I learned while working in a small zoo at Opryland USA as a teenager that there’s a large number of people who disregard signs posted (which are posted for their own safety) and who disrespect the animals. I once leaped a fence when I witnessed a tourist trying to physically and forcibly break off a deer’s antlers. It was during the summer when the antlers are soft and velvety and are in the pre-calcified state. The tourist stopped as he saw me coming at him yelling, “STOP THAT, STOP THAT!” He told me he had only wanted to take the antlers home as a souvenir! Sometimes people honestly used to leave me shaking my head! I kid you not, I once had a tourist ask me if it would be alright if he climbed on top of the Grand Ole Opry House roof to get a roof shingle to take home as a souvenir! We had a fence up at the monkey exhibit as well as signs up not to throw food to them, but always, always, I would catch people who had climbed over the fence, or who had thrown food or other objects into the exhibit. You name it, they threw it. More than once tourists threw their car keys into the monkey cage and then became angry at us for not being able to quickly retrieve their keys. Often people found it amusing to throw things like burning cigarettes into the exhibit where the curious monkeys would pick them up and receive burns to their hands.

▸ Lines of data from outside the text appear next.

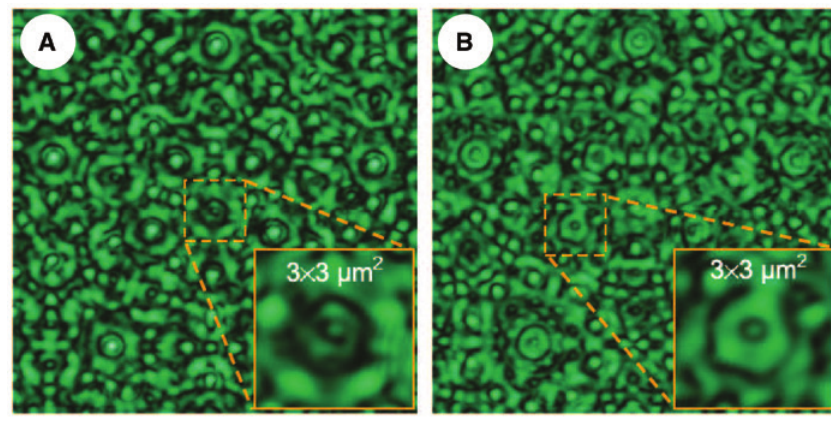
Figure 7: The photonic carpets at wavelength λ = 500 nm seen with a conventional microscope, over an area 20 × 20 μ m 2 . The distances are (A) z = 7 μ m and (B) z = 8.5 μ m. Insets show the superoscillatory hotspots. After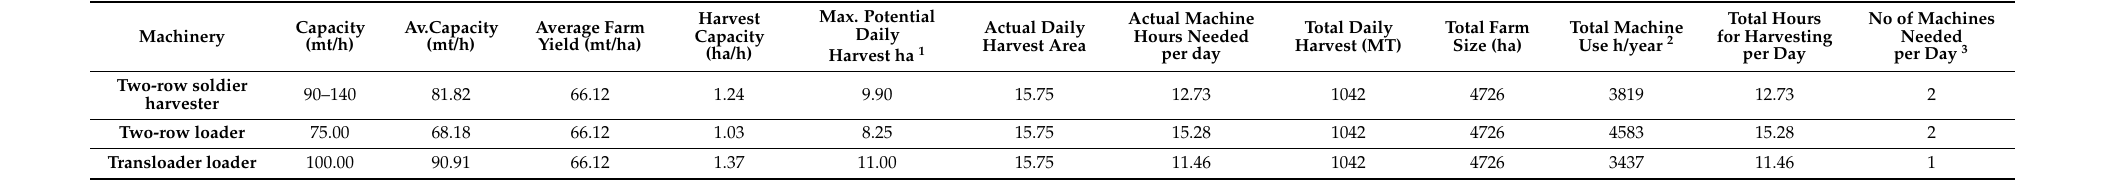
Table 2. Estimated number of harvesters and loading machine requirements for energycane.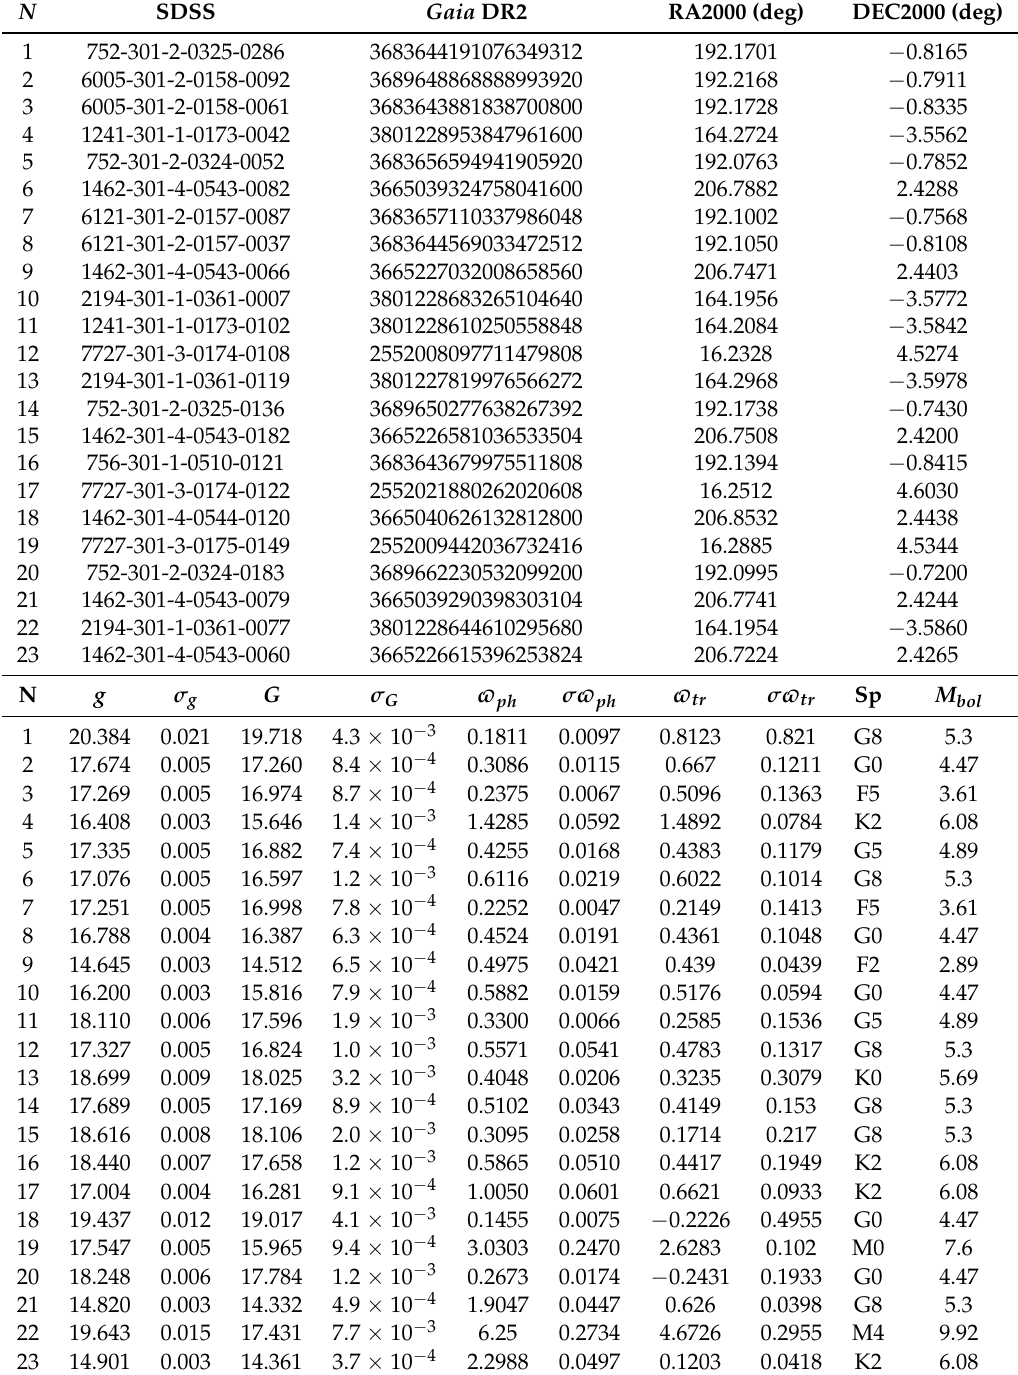
Table 1. Stars used in Paper18 for the A V ( d ) construction. Upper part: running number, SDSS and Gaia identifiers, RA, and DEC (2000) coordinates. Lower part: running number, SDSS ( g ) and Gaia ( G ) photometry with errors, photometric and trigonometric parallax with errors, spectral type estimated in Paper18 and corresponding M bol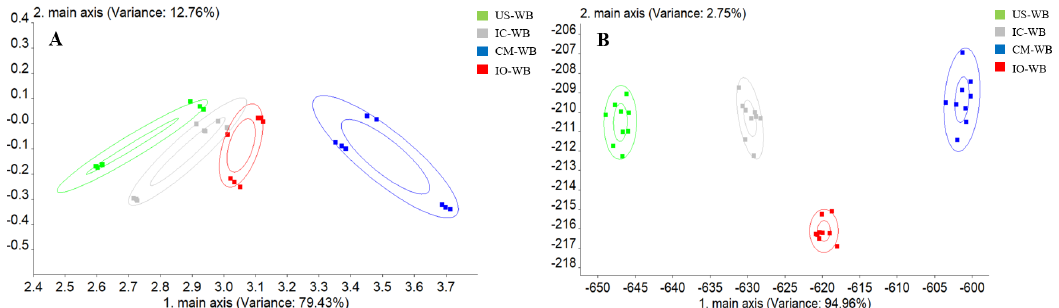
Figure 5. Principal component analysis ( A ) and linear discriminant analysis ( B ) of unfermented and fermented wheat brans after 6 days of fermentation. US-WB, unfermented sterilized wheat bran. IC-WB, Isaria cicadae Miq. fermented wheat bran; CM-WB, Cordyceps militaris fermented wheat bran; IO-WB, Inonotus obliquus fermented wheat bran.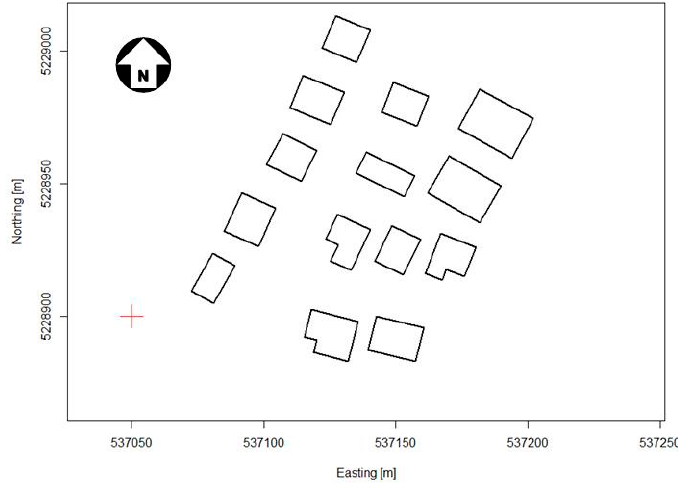
Figure 15. Enhanced vector map of class “building” (Level 2).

And then there’s this guy who was caught on tape at the L.A. zoo this week climbing into a hippo enclosure (!) and slapping a hippo on the bottom. I have no words.
Why do people act so foolishly? I think some do it unintentionally (out of ignorance or lack of education) and some do it intentionally to show off (like the hippo guy). And then I think there’s some people who simply feel entitled and feel it’s their right to disregard/disobey the rules. I’ve watched videos of tourists in Yellowstone who will do anything just to get that perfect picture and in the process get gored by bison or thrown into the air and injured. People act as if they are in a giant petting zoo with tamed animals. They just don’t understand the danger they are creating for both themselves and the animals. I can’t help but think the danger is even greater now, in the cell phone era we live in, where people now turn their backs on these wild animals to pose for that perfect selfie to post on social media.
Behavior like this just makes me shudder.
Have you ever witnessed foolish behavior or people blatantly disregarding posted signs and rules at a National Park?